Tekst źródłowy:
═══

• Witamy w największym polskim serwisie internetowym poświęconym w całości zagadnieniom samodzielnej budowy nagłośnienia.
    Dzięki DIYaudio.pl poznasz zagadnienia samodzielnej budowy nagłośnienia od podszewki oraz będziesz mógł dyskutować o DIY audio do woli.

    Artykuły z dawnego portalu zostały przeniesione do sekcji forum na samym dole.

wątek motoryzacyjny

  • Autor wątku Autor wątku mIKI
  • Data rozpoczęcia Data rozpoczęcia
Do skrzyni, automat 4-biegowy w Audi, dałem Ravenol.
Na dniach w silniku zmieniam z Motula na Shell Helix Ultra. Dałem ponieść się reklamie oczyszczającej silnik ze złogów :)
Teoretycznie olej nie gorszy, zrobiony z gazu a nie ropy a na pewno tańszy.

═══

Lista wpisów:

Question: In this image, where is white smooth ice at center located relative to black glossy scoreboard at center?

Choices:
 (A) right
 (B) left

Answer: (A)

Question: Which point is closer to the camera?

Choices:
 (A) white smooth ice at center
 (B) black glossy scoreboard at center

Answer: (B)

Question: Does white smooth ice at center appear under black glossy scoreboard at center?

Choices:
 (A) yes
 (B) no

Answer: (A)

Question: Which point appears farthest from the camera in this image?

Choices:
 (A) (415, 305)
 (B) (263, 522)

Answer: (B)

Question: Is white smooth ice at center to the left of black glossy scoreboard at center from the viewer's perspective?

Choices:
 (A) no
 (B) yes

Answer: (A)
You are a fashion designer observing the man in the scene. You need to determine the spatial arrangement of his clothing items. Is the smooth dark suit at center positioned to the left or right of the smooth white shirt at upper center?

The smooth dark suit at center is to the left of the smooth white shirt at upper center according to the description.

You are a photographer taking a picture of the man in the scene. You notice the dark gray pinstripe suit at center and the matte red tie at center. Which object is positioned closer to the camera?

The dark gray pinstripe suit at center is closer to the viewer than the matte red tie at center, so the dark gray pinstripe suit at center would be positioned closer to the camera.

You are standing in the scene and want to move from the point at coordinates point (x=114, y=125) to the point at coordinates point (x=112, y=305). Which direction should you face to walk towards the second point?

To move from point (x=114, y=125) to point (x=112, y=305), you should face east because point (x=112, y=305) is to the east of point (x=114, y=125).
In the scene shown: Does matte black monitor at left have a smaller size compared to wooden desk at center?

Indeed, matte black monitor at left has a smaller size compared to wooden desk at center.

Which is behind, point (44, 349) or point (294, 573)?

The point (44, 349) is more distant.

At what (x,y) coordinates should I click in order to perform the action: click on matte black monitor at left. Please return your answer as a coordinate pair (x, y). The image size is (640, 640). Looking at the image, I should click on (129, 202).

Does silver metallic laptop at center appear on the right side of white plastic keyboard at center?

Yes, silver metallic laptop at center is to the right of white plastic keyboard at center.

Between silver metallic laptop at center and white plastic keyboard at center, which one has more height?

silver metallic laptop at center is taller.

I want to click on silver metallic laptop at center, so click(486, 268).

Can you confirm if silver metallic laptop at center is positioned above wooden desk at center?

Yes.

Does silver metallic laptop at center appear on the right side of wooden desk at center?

═══

Polecenia:
• 1. Na jaki olej zostanie wymieniony Motul w silniku według tekstu o wymianie oleju?
• 2. Podejmij tekst o wymianie oleju i dopisz jego dalszy ciąg od miejsca, w którym się kończy.

Odpowiedzi po kolei:
• 1. Na Shell Helix Ultra.

• 2.
Wysłane z mojego NEM-L21 przy użyciu Tapatalka
 
Ostatnia edycja:
Reklamy to tylko reklamy, castrol ma bardzo rozwinięty marketing a olej bardzo słaby :) ale Shell nie jest zły, choć ja bym i tak wlał płukankę - nawet przy używaniu najlepszego oleju pomaga przy wymianie. Castrol miał kiedyś jeden dobry olej - TWS. Ale był za drogi i mało kto go kupował, bo był dedykowany do M3, więc zaprzestali produkcji. Zamiast niego zrobili edge 10W60 i już taki dobry nie jest...
 
W moim przypadku płukanka jest zbędna. Zmiany co 15 tys km a roczne przebiegi ponad 25 tys. więc szybko się wyczyści ze starego.
Shell na YouTube był testowany przez "Piotr tester"
Test tarcia pokazal bardzo dobry wynik, niewiele ale trochę lepszy niż Motula. Co ciekawe porównywalnie z Orlen i Lotos, wszystko 5w40.
Zobaczymy co będzie w praktyce.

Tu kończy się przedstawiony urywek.